Forum: Poser - OFFICIAL


Subject: Render size?

Kinouk opened this issue on Jan 19, 2003 ยท 11 posts


Bobasaur posted Sun, 19 January 2003 at 3:20 PM

A 3000 x3000 image has the same number of pixels at 300 dpi as it does at 72 dpi. The difference ends up being that a printer prints more fine detail when it's told to display 300 dots of ink within an inch of space than when it's told to display 72 dots of ink within an inch of space. For that matter, a 768 x 432 animation has the same number of pixels whether it's 300 dpi or 72 dpi. It might be displayed differently on the monitor, but the monitor is still working with the same number of pixels. Obviously, if the monitor is displaying more pixels per inch, the graphic will look sharper. However computer monitors can show different resolutions - 640 x 480, 800 x 600, 1024 x 768, etc.
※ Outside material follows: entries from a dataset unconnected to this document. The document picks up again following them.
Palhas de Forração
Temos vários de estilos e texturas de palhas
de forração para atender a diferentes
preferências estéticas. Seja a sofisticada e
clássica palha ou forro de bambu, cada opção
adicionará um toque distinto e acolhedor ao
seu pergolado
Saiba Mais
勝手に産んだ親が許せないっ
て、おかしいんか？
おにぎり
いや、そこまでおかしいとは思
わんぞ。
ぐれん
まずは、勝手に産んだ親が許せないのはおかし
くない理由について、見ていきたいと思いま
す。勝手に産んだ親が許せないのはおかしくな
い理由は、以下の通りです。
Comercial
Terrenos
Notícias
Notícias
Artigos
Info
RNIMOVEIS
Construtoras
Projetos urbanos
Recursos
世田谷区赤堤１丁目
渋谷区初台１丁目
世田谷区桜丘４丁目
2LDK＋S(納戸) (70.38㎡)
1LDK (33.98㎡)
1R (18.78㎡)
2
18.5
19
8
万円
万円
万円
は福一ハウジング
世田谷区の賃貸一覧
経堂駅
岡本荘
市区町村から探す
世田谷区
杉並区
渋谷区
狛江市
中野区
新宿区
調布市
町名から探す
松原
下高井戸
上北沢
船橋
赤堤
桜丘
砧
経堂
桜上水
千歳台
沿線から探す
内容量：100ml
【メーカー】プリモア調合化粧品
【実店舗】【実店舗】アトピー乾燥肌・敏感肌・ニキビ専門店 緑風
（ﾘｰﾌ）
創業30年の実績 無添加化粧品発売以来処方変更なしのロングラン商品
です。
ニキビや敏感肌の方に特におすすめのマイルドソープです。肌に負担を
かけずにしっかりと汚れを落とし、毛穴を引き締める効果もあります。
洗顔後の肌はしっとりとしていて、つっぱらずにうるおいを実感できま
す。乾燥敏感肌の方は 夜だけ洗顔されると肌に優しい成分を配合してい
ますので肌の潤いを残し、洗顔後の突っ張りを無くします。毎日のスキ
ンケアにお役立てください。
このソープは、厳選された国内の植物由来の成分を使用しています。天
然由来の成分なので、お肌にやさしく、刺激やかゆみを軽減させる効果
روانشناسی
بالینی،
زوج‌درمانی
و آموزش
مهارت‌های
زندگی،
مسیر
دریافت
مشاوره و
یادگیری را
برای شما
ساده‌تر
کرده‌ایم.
TVs, on the other hand, have a fixed resolution. BTW, Silver, I did some checking on the 16:9 thing Friday and finished up just now. My boss said that when he'd done the 16:9 widescreen DVDs, he'd set up the graphics like it said in our Sonic DVD Burner manual. I looked in the manual and there's a table entitled "DVD-compliant source picture resolution." It lists 720 x 480 and 704 x 480 as the appropriate NTSC picture resolutions for both 16:9 and 4:3 Aspect Ratio DVDs. I just looked at my Adobe After Effects presets and there's one called "NTSC DV Widescreen." It's also 720 x 480. That doesn't make sense to me. I'm guessing that something in the settings must adapt the display to look 16:9. The pixels sure don't equal that. Hopefully someone will come along who knows the technical detail on that. As I said in the email, I've never messed with 16:9. I also did an experiment with After Effects. I created a 300 x 300 square. I saved a copy at 72 dpi and one at 300 dpi. I imported the copies into After Effects into a standard 720 x 480 composition. They both displayed at exactly the same size on the screen. Since the output is fixed, After Effects will have to compute the resizing of the 300 dpi version each frame that it renders. The output will look the same. Thus, I don't think the 300 dpi for video buys you any quality in the end product. It looks like you would end up adding calculations (and thus render time) to any post production, rendering, or DVD encoding you do. I've always done my animations and stuff for video at 72 dpi. FWIW, I've never seen any video software that gave you a choice to change the dpi at all. All of it that I've used - Avid Media Composers, Avid Express, Final Cut Pro, Adobe Premiere, Adobe After Effects - operates at 72 dpi.